__INSTRUCTIONS FOR THE TASK__:
Output the data verbatim, minus the images.

__DATA SEGMENT__:
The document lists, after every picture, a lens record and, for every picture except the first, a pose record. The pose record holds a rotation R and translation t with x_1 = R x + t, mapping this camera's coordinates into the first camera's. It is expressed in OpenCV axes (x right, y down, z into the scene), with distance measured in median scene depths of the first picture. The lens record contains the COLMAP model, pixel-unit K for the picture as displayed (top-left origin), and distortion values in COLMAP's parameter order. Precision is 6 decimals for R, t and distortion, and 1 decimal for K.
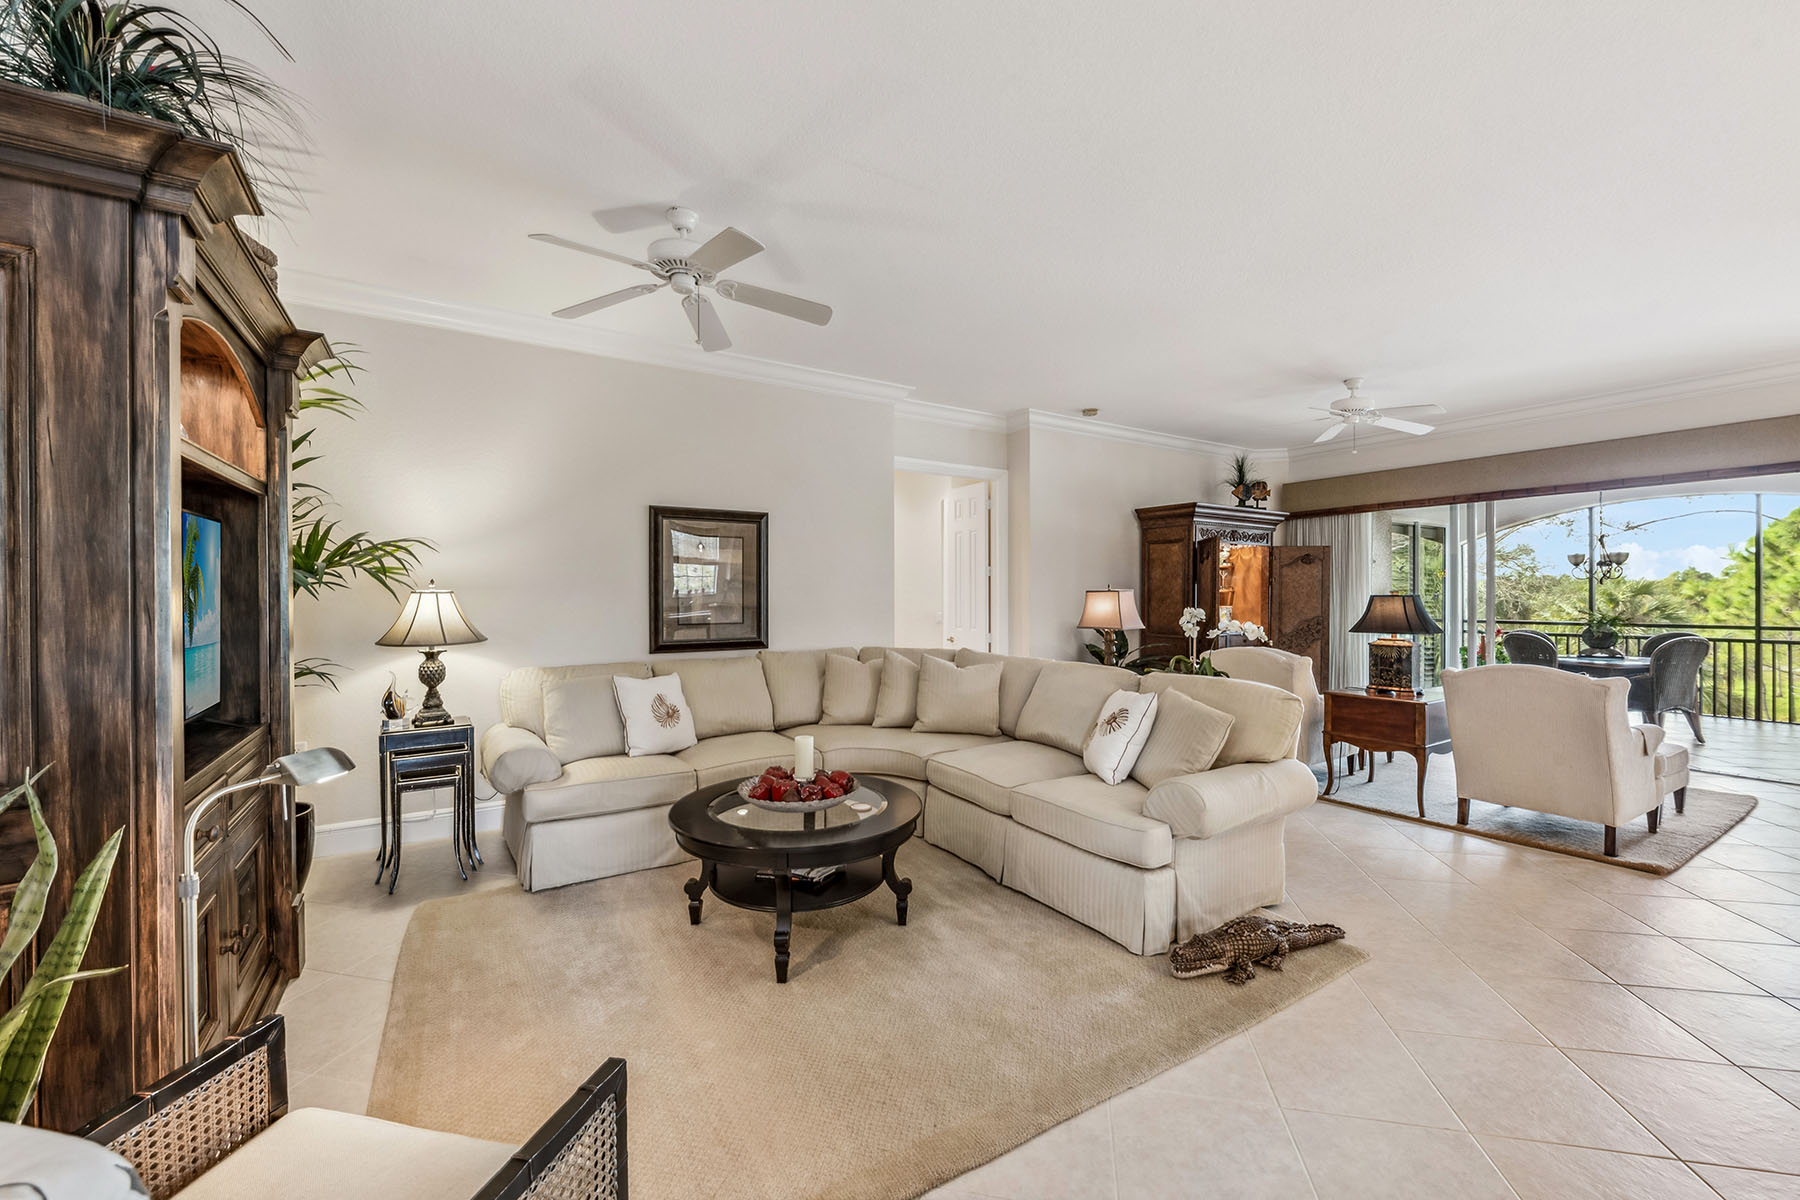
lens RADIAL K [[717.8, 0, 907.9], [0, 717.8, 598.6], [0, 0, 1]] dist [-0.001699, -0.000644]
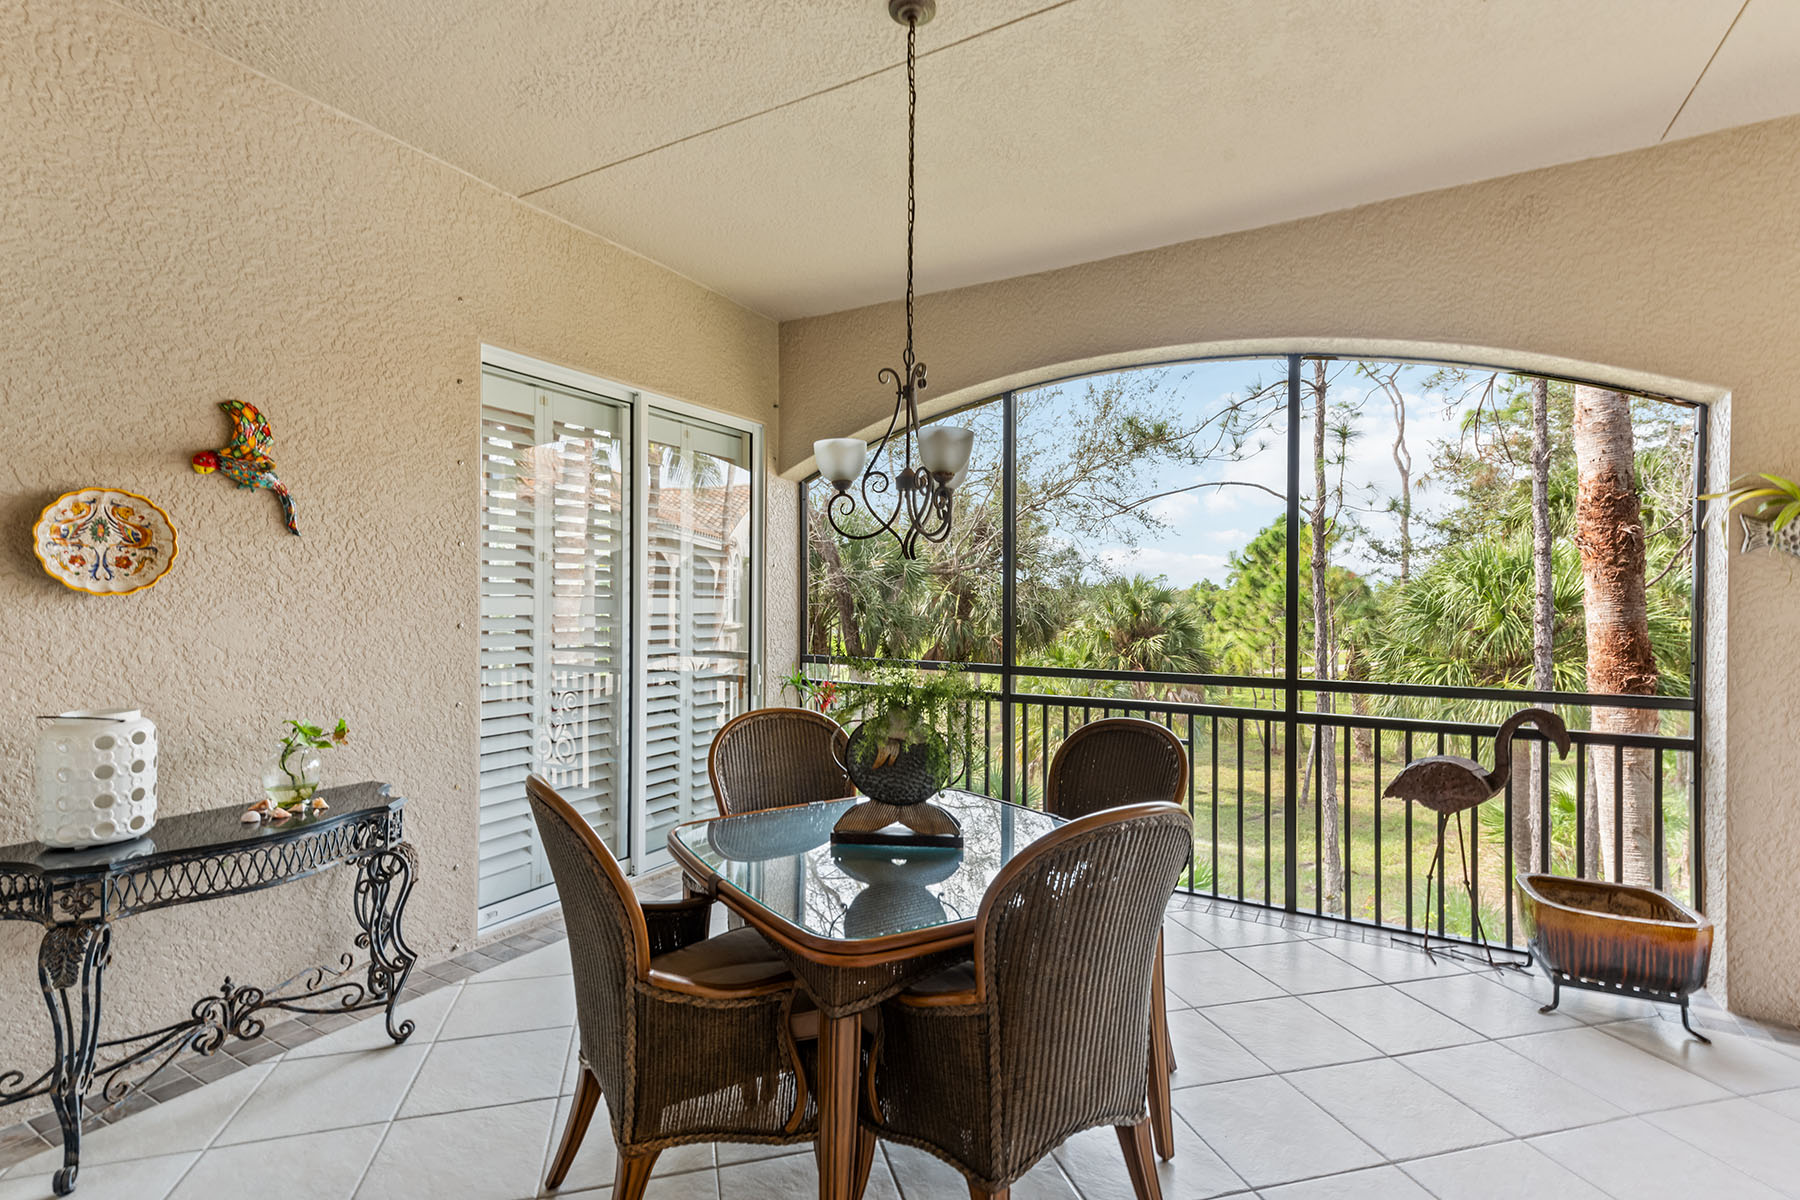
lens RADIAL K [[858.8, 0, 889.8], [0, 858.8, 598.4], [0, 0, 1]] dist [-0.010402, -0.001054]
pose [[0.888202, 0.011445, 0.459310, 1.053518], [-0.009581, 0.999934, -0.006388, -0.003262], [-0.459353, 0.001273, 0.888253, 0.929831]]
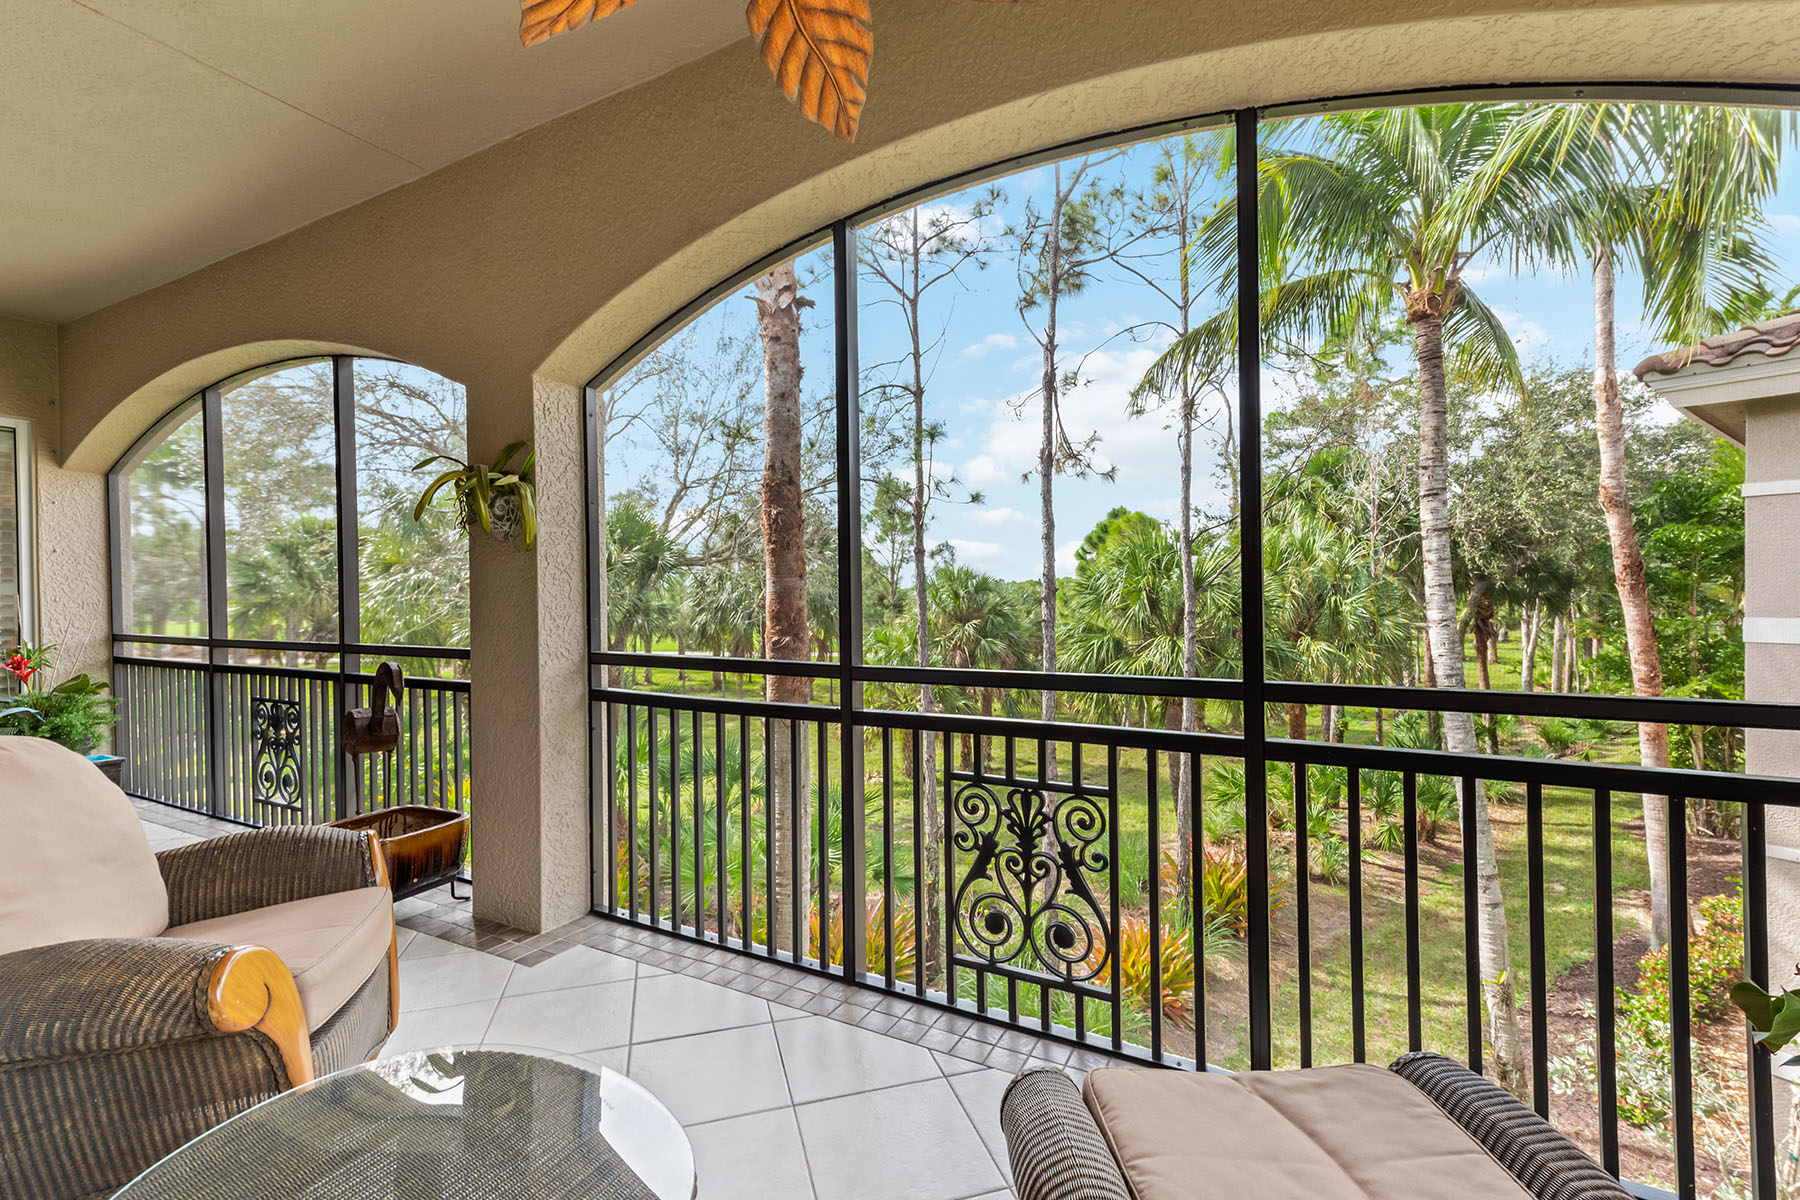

__RESPONSE TO THE EXERCISE__:
The document lists, after every picture, a lens record and, for every picture except the first, a pose record. The pose record holds a rotation R and translation t with x_1 = R x + t, mapping this camera's coordinates into the first camera's. It is expressed in OpenCV axes (x right, y down, z into the scene), with distance measured in median scene depths of the first picture. The lens record contains the COLMAP model, pixel-unit K for the picture as displayed (top-left origin), and distortion values in COLMAP's parameter order. Precision is 6 decimals for R, t and distortion, and 1 decimal for K.
lens RADIAL K [[717.8, 0, 907.9], [0, 717.8, 598.6], [0, 0, 1]] dist [-0.001699, -0.000644]
lens RADIAL K [[858.8, 0, 889.8], [0, 858.8, 598.4], [0, 0, 1]] dist [-0.010402, -0.001054]
pose [[0.888202, 0.011445, 0.459310, 1.053518], [-0.009581, 0.999934, -0.006388, -0.003262], [-0.459353, 0.001273, 0.888253, 0.929831]]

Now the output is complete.